Seorang petugas Puskesmas Narang, Fendi Tulis, meminta kontraktor segera memperhatikan kerusakan tersebut dan melakukan perbaikan.
Ia menyebut keselamatan petugas dan pasien harus menjadi prioritas utama demi menjaga kenyamanan pelayanan kesehatan.
Menurut Fendi, bangunan Puskesmas Narang baru direhabilitasi beberapa bulan lalu. Namun, ia menilai pengerjaan proyek dilakukan secara asal-asalan sehingga kerusakan kembali muncul.
Ia mengatakan ventilasi jendela di ruang rawat inap diduga tidak dikerjakan secara tuntas dan beberapa kali jatuh hingga hampir mengenai petugas. Selain itu, pemasangan ventilasi disebut tidak menggunakan scrub pengancing dan hanya ditempel begitu saja.
“Kami sudah lapor ke Pejabat Pembuat Komitmen beberapa bulan lalu.
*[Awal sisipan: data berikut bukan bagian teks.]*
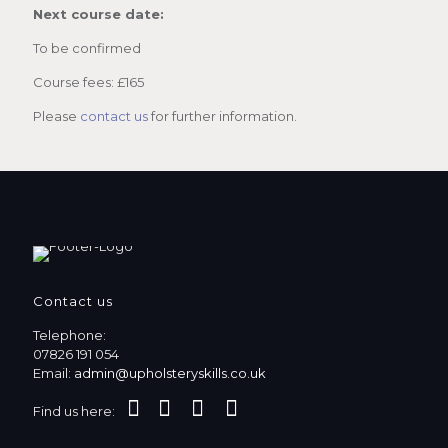
Next course date:
To be confirmed
Course fees: £165
Please
contact us
for further information.
Contact us
Telephone:
07826 191 054
Email:
admin@upholsteryskills.co.uk
Find us here:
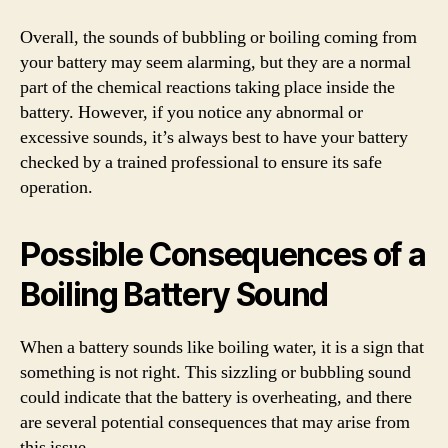
Overall, the sounds of bubbling or boiling coming from
your battery may seem alarming, but they are a normal
part of the chemical reactions taking place inside the
battery. However, if you notice any abnormal or
excessive sounds, it’s always best to have your battery
checked by a trained professional to ensure its safe
operation.
Possible Consequences of a
Boiling Battery Sound
When a battery sounds like boiling water, it is a sign that
something is not right. This sizzling or bubbling sound
could indicate that the battery is overheating, and there
are several potential consequences that may arise from
this issue.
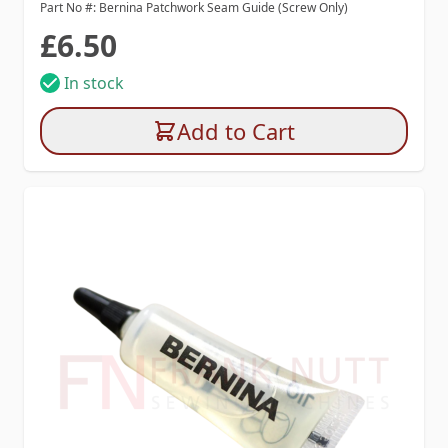
Part No #: Bernina Patchwork Seam Guide (Screw Only)
£6.50
In stock
Add to Cart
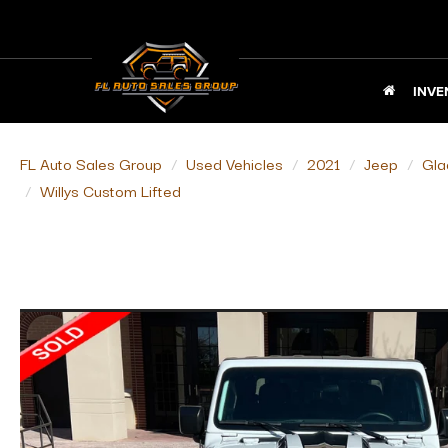
INVE
FL Auto Sales Group
Used Vehicles
2021
Jeep
Gla
Willys Custom Lifted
Proyek ini diduga belum tuntas, PHO nya Desember dan kerusakannya sudah terlihat sejak Februari. Terkait proyek ini masalahnya masih banyak,” ujar Fendi saat dihubungi VoxNtt.com, Kamis malam, 14 Mei 2026.
Fendi juga mengaku telah mengunggah kondisi kerusakan di Puskesmas Narang melalui media sosial pribadinya untuk menarik perhatian publik, khususnya terkait pengawasan proyek.
“Proyek harus diawasi dengan baik untuk menjaga kualitas pengerjaan. Insiden plafon ambruk itu terjadi berulang saat sedang berlangsungnya pelayanan. Situasi darurat ini menimbulkan kepanikan dan kekhawatiran,” tulis Fendi dalam keterangan unggahan media sosialnya.
Sekretaris Dinas Kesehatan Kabupaten Manggarai, Anselmus, mengatakan pihaknya telah menerima laporan terkait ambruknya plafon tersebut dari Puskesmas Narang.
Ia menyebut Dinas Kesehatan akan turun langsung untuk mengecek kondisi bangunan.
“Kami sudah dapat infonya. Nanti kami akan turun langsung untuk mencek kondisi plafon yang ambruk, sekitar hari Senin atau hari Selasa. Mungkin itu sementara dari kami,” ujar Anselmus singkat.
Hingga berita ini diturunkan, pihak kontraktor dan Pejabat Pembuat Komitmen proyek rehabilitasi Puskesmas Narang tahun 2025 belum memberikan keterangan. Informasi terkait nilai pagu anggaran maupun sumber pendanaan proyek juga belum diperoleh.